Job 1:
According to the editorial below, for which arrays was the given sorting algorithm correct?

Document excerpt:
"""

### HolkinPV's blog

By HolkinPV, 7 years ago, translation, ,

In this problem you should hack the sorting algorithm, of course it was incorrect. It was correct only for arrays with n <  = 2. In other cases you could print n, n–1, ..., 1 as a counter-example. To make the sorting right, the second cycle should be from 1 but not from i.

Note, that you can always get the answer n–1. To get this result you should make first n–1 equal using the last element as the second element in pair of given operation. But after it, the whole array could become equal. It could happen if the sum of array’s elements is divisible by n. So the answer is n–1 or n.

This problem was rather mathematical. The correct solution is: firstly take every element once, then take the maximum and any other, then two maximums and any other, then three maximums and any other and so on. In this case, you get as many sets as you need in this problem. It is easy to check, that all sums will be different.

This problem could be solved in this way: create new graph where vertices are the colors of the given graph. The edge between vertices u and v belongs this new graph if there are two vertices a and b in the given graph such that c[a] = u and c[b] = v. So, the answer is such color k with minimum number, that the degree of the vertex k in the new graph is maximum (without multiple edges). Such solution could be written using O(M·log(N)) time.

This problem had little in common with problem 208E - Blood Cousins. In comments to this problem there was given a solution using structure deque (array in which you can add or delete elements from both endings). Let’s describe solution using this structure.

Firstly all different names change with different integers and for every vertex v save all queries with this vertex. Then for every vertex, which is root of some tree make dfs, the parameters of dfs are vertex v and deque <set > z. This deque for every depth i of the subtree of v save set — all different names (integers) on depth i.

This deque could be calculated simply. Consider all sons of v and calculate such deque for them. Obviously, the size of our deque z will be maximum of sizes of descendants’ deques. Then consider every descendants’ deques and merge appropriate sets of integers. Of course, we will merge smaller set to a larger set. After that you should insert to the beginning of deque z the set of size 1 — color of vertex v.

After this, you can at once answer all queries of vertex v. Answer is 0 if v has no descendants on the depth k or the size of z[k]. It is known that such method has good asymptotic, the author’s solution works about one second. The asymptotic is O(N·log2(N)).

"""

Data excerpts:

"""

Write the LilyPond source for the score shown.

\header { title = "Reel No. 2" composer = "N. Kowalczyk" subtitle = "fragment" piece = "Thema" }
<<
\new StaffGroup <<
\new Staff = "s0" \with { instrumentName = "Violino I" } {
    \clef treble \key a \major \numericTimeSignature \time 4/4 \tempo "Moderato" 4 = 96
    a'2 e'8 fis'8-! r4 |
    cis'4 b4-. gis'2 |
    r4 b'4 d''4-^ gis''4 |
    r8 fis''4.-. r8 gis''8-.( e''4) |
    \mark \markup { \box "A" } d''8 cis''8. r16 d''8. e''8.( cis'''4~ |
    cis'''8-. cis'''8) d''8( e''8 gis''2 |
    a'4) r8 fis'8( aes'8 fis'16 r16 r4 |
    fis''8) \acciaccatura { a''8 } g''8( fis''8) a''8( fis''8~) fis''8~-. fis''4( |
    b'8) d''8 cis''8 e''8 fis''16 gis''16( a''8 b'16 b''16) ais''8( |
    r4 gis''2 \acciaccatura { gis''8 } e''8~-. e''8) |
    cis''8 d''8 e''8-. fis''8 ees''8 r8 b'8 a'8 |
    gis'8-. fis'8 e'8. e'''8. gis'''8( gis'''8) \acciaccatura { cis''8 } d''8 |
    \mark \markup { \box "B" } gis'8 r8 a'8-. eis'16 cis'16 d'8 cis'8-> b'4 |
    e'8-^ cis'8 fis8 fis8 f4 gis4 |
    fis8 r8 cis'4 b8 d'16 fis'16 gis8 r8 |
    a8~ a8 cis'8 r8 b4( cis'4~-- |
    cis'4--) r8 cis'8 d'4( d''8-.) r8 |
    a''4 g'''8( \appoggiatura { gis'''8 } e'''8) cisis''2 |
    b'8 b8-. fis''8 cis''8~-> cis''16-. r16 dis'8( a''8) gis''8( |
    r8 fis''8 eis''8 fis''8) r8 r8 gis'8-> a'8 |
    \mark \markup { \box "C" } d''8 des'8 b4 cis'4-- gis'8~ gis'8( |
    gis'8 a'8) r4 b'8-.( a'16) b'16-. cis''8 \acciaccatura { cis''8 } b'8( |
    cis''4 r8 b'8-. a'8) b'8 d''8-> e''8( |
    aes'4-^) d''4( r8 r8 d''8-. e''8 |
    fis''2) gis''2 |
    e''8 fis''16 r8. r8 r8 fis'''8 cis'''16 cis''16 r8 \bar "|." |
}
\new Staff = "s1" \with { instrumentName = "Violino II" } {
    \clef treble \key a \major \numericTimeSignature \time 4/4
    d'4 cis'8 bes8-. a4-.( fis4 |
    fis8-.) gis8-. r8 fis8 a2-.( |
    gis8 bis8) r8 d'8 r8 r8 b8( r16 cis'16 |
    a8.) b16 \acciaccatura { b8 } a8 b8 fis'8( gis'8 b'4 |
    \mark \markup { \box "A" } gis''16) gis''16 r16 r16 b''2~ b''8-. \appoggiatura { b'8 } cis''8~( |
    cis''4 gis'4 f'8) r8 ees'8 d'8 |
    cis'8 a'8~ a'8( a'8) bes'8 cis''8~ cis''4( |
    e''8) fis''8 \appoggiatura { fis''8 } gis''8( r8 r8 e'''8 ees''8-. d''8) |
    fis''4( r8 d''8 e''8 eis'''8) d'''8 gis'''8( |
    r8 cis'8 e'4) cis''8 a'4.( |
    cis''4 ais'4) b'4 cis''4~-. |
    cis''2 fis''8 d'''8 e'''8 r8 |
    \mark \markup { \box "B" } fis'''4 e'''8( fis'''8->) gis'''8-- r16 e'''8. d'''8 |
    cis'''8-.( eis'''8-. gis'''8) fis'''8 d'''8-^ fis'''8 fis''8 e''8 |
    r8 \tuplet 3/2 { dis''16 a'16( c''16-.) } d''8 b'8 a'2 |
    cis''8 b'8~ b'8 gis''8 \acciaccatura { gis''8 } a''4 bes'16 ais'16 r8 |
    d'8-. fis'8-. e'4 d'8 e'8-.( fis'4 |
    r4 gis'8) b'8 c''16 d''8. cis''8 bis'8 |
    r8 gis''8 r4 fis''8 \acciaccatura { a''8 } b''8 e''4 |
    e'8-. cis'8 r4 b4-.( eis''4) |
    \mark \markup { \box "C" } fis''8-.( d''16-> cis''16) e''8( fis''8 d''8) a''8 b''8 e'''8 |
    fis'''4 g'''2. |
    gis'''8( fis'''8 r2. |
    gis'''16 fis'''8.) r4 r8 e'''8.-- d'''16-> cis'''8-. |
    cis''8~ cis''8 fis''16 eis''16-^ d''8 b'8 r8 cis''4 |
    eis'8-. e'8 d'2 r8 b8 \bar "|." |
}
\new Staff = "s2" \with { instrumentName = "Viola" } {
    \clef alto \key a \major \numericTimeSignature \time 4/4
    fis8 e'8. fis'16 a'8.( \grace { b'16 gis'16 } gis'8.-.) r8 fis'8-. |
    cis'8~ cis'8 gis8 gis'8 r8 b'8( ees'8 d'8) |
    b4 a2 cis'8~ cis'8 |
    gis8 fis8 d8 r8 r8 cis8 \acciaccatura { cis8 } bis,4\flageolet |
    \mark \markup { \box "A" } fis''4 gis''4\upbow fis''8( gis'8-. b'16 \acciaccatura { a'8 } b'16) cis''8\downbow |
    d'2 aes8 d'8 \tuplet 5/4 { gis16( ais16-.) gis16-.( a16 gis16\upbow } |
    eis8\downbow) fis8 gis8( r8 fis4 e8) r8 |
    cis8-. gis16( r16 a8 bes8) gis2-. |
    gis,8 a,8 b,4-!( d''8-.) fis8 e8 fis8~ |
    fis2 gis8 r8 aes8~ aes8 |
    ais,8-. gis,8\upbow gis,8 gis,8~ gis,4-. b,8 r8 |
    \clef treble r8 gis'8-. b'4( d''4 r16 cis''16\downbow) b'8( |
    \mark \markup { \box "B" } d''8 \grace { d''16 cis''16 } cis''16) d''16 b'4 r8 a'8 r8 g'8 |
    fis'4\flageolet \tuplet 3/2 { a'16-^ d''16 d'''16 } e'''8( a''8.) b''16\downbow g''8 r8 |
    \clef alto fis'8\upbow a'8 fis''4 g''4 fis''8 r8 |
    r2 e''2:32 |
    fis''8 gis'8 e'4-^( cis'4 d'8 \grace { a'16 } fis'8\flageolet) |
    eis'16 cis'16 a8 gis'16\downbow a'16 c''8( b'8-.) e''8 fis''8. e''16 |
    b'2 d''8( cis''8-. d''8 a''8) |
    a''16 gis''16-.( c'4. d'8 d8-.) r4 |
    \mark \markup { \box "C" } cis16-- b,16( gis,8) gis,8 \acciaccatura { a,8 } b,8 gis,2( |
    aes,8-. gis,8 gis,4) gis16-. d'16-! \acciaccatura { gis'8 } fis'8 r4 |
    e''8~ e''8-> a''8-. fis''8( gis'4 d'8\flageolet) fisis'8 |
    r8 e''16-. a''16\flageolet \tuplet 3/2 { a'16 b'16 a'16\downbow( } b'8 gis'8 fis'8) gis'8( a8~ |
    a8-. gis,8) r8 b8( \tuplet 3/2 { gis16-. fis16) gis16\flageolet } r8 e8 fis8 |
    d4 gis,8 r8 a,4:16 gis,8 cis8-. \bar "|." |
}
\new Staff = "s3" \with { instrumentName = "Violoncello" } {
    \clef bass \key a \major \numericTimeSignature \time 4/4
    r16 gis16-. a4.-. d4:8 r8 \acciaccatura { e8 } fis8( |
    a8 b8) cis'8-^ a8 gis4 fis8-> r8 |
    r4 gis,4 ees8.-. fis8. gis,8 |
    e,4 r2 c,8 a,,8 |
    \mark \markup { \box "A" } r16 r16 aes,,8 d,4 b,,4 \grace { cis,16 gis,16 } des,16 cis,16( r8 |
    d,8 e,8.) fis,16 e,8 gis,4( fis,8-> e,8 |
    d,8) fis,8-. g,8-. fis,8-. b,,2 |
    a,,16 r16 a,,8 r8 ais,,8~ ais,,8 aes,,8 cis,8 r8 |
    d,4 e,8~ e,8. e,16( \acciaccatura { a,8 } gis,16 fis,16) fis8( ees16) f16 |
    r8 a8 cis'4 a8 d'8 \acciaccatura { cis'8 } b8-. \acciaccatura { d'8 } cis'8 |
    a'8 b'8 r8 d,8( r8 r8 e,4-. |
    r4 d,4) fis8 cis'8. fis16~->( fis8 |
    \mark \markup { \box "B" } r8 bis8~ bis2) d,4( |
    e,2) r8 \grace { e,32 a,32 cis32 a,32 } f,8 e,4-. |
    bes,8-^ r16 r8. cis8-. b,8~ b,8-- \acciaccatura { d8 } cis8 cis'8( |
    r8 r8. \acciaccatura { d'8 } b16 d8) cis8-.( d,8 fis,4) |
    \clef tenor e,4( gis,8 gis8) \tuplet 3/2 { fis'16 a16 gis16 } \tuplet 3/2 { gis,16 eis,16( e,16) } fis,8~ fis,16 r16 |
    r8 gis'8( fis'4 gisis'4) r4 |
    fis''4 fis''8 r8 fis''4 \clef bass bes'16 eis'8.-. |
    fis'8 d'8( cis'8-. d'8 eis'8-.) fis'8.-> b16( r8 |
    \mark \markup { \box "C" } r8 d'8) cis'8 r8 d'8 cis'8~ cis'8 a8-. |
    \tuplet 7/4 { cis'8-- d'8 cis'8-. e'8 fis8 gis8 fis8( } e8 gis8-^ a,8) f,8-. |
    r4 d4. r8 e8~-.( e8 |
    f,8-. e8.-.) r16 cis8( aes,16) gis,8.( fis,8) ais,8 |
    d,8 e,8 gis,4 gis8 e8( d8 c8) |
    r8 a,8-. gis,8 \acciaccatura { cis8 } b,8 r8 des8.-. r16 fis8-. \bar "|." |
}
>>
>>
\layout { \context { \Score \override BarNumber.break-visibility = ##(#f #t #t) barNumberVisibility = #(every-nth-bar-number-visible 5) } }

"""

Job 2:
Collect every line of the listing that contains the string "mark".

Written answer 1:
Only for arrays with n <= 2.

Written answer 2:
    \mark \markup { \box "A" } d''8 cis''8. r16 d''8. e''8.( cis'''4~ |
    \mark \markup { \box "B" } gis'8 r8 a'8-. eis'16 cis'16 d'8 cis'8-> b'4 |
    \mark \markup { \box "C" } d''8 des'8 b4 cis'4-- gis'8~ gis'8( |
    \mark \markup { \box "A" } gis''16) gis''16 r16 r16 b''2~ b''8-. \appoggiatura { b'8 } cis''8~( |
    \mark \markup { \box "B" } fis'''4 e'''8( fis'''8->) gis'''8-- r16 e'''8. d'''8 |
    \mark \markup { \box "C" } fis''8-.( d''16-> cis''16) e''8( fis''8 d''8) a''8 b''8 e'''8 |
    \mark \markup { \box "A" } fis''4 gis''4\upbow fis''8( gis'8-. b'16 \acciaccatura { a'8 } b'16) cis''8\downbow |
    \mark \markup { \box "B" } d''8 \grace { d''16 cis''16 } cis''16) d''16 b'4 r8 a'8 r8 g'8 |
    \mark \markup { \box "C" } cis16-- b,16( gis,8) gis,8 \acciaccatura { a,8 } b,8 gis,2( |
    \mark \markup { \box "A" } r16 r16 aes,,8 d,4 b,,4 \grace { cis,16 gis,16 } des,16 cis,16( r8 |
    \mark \markup { \box "B" } r8 bis8~ bis2) d,4( |
    \mark \markup { \box "C" } r8 d'8) cis'8 r8 d'8 cis'8~ cis'8 a8-. |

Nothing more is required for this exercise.